Na Sexta-feira da Paixão os cristãos lembram o julgamento, a crucificação, a morte e a sepultura de Jesus Cristo. Esse é o único dia do ano em que não se celebra Missa em nenhum lugar do mundo, pois se Cristo está morto, não há consagração. A celebração é um pouco parecida com a Missa na estrutura, mas difere essencialmente por não ter a Oração Eucarística.
A celebração da morte do Senhor consiste na adoração de Cristo crucificado no lenho da cruz, precedida pela liturgia da Palavra e seguida pela comunhão eucarística dos participantes, que tomam o pão consagrado na Quinta-Feira Santa. O altar é iluminado sem mantel, sem cruz, sem velas ou adornos. O celebrante se prostra no chão, frente ao altar no começo da cerimônia, simbolizando a humanidade rebaixada, oprimida e penitente, que implora perdão por seus pecados. Os paramentos litúrgicos vermelhos são da cor do sangue derramado.

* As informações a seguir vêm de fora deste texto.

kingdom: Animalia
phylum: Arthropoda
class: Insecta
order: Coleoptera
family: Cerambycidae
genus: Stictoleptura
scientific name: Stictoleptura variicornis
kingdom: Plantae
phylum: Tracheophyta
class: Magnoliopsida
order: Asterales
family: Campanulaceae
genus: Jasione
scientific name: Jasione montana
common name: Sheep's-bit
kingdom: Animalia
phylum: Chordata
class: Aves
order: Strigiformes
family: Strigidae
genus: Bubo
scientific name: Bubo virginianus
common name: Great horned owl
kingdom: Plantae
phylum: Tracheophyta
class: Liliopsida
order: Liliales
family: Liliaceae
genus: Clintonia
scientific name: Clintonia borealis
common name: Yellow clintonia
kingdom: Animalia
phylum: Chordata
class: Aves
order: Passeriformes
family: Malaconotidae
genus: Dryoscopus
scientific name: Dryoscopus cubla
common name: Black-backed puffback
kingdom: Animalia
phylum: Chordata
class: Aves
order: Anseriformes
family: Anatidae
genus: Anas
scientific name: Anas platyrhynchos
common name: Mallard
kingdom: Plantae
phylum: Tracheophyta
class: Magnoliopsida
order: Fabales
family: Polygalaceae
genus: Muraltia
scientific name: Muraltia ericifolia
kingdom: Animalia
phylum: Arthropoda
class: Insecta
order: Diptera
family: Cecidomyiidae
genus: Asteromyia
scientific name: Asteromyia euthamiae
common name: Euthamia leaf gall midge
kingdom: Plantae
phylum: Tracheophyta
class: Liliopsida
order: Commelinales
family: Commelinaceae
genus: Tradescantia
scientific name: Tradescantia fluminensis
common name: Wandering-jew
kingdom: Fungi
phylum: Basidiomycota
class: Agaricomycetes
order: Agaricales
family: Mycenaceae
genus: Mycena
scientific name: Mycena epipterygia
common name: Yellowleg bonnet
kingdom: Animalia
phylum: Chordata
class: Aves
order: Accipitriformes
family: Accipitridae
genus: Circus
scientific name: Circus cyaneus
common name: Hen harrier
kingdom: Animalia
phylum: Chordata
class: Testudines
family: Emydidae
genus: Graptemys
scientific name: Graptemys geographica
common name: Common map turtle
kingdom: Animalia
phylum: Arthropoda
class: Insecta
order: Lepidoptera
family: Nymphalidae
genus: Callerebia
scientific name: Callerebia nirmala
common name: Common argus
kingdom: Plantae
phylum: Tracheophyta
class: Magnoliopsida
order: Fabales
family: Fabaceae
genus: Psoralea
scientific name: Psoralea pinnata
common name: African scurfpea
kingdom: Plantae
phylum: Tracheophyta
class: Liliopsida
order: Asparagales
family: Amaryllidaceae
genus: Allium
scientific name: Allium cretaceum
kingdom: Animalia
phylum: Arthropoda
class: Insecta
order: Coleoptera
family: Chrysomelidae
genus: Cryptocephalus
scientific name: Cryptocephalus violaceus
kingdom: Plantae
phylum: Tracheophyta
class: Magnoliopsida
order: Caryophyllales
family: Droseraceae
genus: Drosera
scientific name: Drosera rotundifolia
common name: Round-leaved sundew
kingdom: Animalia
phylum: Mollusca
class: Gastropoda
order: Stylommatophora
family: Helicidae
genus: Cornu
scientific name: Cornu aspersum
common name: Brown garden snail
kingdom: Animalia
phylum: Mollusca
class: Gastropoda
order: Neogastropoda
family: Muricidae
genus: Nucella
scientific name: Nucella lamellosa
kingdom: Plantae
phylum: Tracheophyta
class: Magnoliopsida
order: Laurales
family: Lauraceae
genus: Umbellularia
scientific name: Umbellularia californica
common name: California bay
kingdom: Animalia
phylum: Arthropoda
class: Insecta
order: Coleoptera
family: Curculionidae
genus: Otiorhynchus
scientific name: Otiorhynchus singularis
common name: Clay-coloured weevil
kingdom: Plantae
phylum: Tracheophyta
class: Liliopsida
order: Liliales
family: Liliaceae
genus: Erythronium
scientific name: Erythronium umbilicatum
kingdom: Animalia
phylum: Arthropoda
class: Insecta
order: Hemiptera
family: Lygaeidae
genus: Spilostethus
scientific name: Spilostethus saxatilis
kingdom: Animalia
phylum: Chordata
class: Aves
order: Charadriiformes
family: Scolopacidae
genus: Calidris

Procissão do Senhor Morto: 19h
A procissão não faz parte da liturgia obrigatória da Semana Santa, mas já se tornou tradição e devoção popular. Por ela, leva-se para as ruas a veneração da cruz, símbolo da salvação, e pretende-se dar expressão concreta à adoração de Cristo crucificado.
A imagem do Senhor Morto é carregada em andor e, em oração, acompanhada em procissão pelas pessoas.
Também acompanha o cortejo a figura de Maria, Mãe de Jesus, caracterizada como a Senhora das Dores. Pode-se representar também Maria Madalena e Verônica, a mulher que teria enxugado o rosto ensaguentado de Cristo.